We’ll need to track which messages we have sent when and on any state change clear the tracking thus restarting the counters.

So we’ll just add keys called “alert:dev2.devco.net:load:3″ to indicate an UNKNOWN state alert for load on dev2.devco.net:

1
2
3
4
5
def record_alert(host, check, status, expire=7200)
  key = "alert:%s:%s:%d" % [host, check, status]
  @redis.set(key, 1)
  @redis.expire(key, expire)
end

This takes an expire time which defaults to 2 hours and tells redis to just remove the key when its time is up.

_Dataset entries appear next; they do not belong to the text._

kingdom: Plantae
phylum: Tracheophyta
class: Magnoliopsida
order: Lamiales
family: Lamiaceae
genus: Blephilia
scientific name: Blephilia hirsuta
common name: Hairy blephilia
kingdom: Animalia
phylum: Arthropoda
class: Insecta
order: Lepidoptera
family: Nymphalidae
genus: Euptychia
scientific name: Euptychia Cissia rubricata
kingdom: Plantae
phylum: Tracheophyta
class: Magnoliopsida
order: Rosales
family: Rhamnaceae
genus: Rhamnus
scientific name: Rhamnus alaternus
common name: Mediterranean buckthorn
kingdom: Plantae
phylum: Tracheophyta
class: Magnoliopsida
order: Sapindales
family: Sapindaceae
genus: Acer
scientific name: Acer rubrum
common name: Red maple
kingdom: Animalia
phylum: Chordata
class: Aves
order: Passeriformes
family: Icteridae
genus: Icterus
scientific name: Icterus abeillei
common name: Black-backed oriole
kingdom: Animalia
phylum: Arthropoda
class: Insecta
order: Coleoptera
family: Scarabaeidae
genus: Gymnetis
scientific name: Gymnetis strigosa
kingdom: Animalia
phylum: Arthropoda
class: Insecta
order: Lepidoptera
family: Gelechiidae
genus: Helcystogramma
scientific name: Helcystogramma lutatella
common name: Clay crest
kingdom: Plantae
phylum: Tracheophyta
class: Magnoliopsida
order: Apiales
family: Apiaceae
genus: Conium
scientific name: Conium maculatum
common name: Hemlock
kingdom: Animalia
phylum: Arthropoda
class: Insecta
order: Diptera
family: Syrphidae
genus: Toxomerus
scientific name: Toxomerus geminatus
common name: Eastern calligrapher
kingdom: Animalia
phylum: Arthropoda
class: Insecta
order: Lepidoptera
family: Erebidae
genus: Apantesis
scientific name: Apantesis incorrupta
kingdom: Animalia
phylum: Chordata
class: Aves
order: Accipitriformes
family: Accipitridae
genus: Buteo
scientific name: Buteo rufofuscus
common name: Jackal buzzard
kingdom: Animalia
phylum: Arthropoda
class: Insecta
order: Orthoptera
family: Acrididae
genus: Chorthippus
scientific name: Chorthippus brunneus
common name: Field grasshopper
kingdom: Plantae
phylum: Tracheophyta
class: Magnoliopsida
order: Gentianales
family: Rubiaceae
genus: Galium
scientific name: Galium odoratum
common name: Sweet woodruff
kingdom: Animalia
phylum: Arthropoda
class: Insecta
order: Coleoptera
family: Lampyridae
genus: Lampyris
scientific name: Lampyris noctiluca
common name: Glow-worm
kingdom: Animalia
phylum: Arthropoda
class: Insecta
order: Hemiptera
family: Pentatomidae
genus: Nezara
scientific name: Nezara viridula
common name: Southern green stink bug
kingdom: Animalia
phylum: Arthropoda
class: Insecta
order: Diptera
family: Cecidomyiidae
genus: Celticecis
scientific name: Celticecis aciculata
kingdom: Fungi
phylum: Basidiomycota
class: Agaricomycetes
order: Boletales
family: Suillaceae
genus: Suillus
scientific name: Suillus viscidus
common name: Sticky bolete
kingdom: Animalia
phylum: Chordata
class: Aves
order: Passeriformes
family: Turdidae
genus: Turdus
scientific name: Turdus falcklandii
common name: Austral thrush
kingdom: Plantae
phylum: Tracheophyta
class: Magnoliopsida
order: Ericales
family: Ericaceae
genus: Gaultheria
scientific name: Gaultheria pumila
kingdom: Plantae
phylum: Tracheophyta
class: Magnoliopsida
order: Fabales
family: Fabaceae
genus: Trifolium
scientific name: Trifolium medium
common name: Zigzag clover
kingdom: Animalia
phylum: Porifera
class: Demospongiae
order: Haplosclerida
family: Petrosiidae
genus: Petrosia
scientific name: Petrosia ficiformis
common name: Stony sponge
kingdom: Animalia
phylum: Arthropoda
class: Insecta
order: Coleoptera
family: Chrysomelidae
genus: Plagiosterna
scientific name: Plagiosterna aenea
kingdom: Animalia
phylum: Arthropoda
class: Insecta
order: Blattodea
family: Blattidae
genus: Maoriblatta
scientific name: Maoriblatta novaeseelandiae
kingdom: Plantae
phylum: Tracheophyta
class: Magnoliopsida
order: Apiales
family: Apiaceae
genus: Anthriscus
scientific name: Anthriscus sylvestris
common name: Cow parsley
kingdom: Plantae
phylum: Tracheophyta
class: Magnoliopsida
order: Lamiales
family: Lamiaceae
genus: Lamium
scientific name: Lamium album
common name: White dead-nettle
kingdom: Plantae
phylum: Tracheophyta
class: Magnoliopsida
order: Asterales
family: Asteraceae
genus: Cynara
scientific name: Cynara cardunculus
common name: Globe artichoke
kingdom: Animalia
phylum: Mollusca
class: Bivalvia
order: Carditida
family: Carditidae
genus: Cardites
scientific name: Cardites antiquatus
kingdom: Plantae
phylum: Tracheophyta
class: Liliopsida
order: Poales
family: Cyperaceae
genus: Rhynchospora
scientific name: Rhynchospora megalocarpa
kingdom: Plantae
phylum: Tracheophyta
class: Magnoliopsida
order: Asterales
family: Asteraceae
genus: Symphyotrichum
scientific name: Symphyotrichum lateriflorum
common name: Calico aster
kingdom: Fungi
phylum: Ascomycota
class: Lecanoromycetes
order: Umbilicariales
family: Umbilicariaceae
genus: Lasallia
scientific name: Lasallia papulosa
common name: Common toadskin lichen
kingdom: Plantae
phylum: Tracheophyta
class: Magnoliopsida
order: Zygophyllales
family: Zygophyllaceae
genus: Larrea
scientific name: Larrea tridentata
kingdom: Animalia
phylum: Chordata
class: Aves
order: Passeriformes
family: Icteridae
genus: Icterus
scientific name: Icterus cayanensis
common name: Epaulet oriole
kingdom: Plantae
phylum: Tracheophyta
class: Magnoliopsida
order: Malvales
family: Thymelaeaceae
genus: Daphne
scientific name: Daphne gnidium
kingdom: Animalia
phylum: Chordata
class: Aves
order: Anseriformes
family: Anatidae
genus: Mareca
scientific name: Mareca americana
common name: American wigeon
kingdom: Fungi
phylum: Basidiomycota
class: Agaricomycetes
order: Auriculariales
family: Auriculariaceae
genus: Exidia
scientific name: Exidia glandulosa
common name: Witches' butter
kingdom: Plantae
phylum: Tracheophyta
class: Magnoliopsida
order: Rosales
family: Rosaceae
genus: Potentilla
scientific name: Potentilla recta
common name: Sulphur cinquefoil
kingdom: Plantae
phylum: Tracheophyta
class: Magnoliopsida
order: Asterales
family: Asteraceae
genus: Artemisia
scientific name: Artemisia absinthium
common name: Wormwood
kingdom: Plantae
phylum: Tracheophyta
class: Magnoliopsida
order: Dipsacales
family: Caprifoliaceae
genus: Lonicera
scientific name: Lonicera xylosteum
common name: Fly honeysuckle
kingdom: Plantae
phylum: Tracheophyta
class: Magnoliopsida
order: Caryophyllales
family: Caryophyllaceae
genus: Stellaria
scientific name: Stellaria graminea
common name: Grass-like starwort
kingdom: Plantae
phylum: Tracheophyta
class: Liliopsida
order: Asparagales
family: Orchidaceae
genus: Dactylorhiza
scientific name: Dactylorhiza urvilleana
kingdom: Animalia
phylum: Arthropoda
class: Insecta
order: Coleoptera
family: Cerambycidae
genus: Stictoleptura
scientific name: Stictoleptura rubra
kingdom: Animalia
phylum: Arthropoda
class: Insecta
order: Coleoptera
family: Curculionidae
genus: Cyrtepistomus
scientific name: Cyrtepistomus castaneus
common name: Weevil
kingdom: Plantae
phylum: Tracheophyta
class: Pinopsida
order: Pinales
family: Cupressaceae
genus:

With this we need a way to figure out if we can send again:

1
2
3
4
def alert_ttl(host, check, status)
  key = "alert:%s:%s:%d" % [host, check, status]
  @redis.ttl(key)
end

This will return the amount of seconds till next alert and -1 if we are ready to send again

And finally on every state change we need to just purge all the tracking for a given node + check combo. The reason for this is if we notified on CRITICAL a minute ago then the service recovers to OK but soon goes to CRITICAL again this most recent CRITICAL alert will be suppressed as part of the previous cycle of alerts.

1
2
3
def clear_alert_ttls(host, check)
  @redis.del(@redis.keys.grep(/^alert:#{host}:#{check}:\d/))
end

So now I can show the two methods that will actually publish the alerts:

The first notifies of issues but only every @interval seconds and it uses the alert_ttl helper above to determine if it should or shouldn’t send:

1
2
3
4
5
6
7
8
9
10
11
12
def notify_issue(exitcode, host, check, output)
  if (ttl = @storage.alert_ttl(host, check, exitcode)) == -1
    subject = "%s %s#%s" % [status_for_code(exitcode), host, check]
    message = "%s: %s" % [subject, output]
 
    send(message, subject, @recipients)
 
    @redis.record_alert(host, check, exitcode, @alert_interval)
  else
    Log.info("Not alerting %s#%s due to interval restrictions, next alert in %d seconds" % [host, check, ttl])
  end
end

The second will publish recovery notices and we’d always want those and they will not repeat, here we clear all the previous alert tracking to avoid incorrect alert surpressions:

1
2
3
4
5
6
7
8
def notify_recovery(host, check, output)
  subject = "RECOVERY %s#%s" % [host, check]
  message = "%s: %s" % [subject, output]
 
  send_alert(message, subject, @recipients)
 
  @redis.clear_alert_ttls(host, check)
end

References: SET, EXPIRE, SUBSCRIBE, TTL, DEL

Conclusion


This covered a few Redis basics but it’s a very rich system that can be used in many areas so if you are interested spend some quality time with its docs.

Using its facilities saved me a ton of effort while working on a small monitoring system. It is fast and light weight and enable cross language collaboration that I’d have found hard to replicate in a performant manner without it.